The number of people in Germany working more than 48 hours per week grew by around 30 percent in the 20 years from 1995-2015, the Labor Ministry said in a parliamentary answer published on Friday.

The ministry told the parliamentary group of the Left party that 1.7 million people, or 4.8 percent of employees, regularly worked longer hours in 2015, as compared with 1.3 million in 1995.

Many Germans were not only working longer, but also on weekends, the ministry said, with the number of those with jobs involving Saturdays or Sundays rising from some 6 milllion to 8.8 million last year. In other words, one in four people now worked regularly or occasionally on the weekend, it said. The same figure applied to those working evenings on a regular or occasional basis.

Shift work on the up

One of the biggest changes over the 20-year period covered in the answer was with regard to shift work. According to the ministry figures, more than one in six people in Germany now works shifts, as compared with one in eight people 20 years ago. Nine percent of employees worked night shifts in 2015, an increase of some 1.4 percent over 1995.

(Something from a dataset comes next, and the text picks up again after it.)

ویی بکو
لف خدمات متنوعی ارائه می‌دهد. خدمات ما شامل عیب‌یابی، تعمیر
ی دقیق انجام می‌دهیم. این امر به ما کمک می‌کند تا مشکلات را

However, in its answer, the ministry emphasized that the figures showed three-quarters of employees never or only occasionally having to work in the evening, and 90 percent never or only occasionally at night.

The Left party nonetheless warned against the trends indicated by the figures presented.

"More and more people are already working evenings, nights or on the weekend," the Left's social affairs expert, Jutta Krellmann, told the Passauer Neue Presse, accusing Federal Labor Minister Andrea Nahles of failing to put a stop to the spread of atypical working hours with their associated health risks.

She called on the German government to introduce effective anti-stress regulations and to reduce mandatory weekly working hours in order to "point the way forward."

Nahles has indicated a willingness to allow more flexible working hours, as demanded by many employers, provided that they are laid down in previous collective agreements.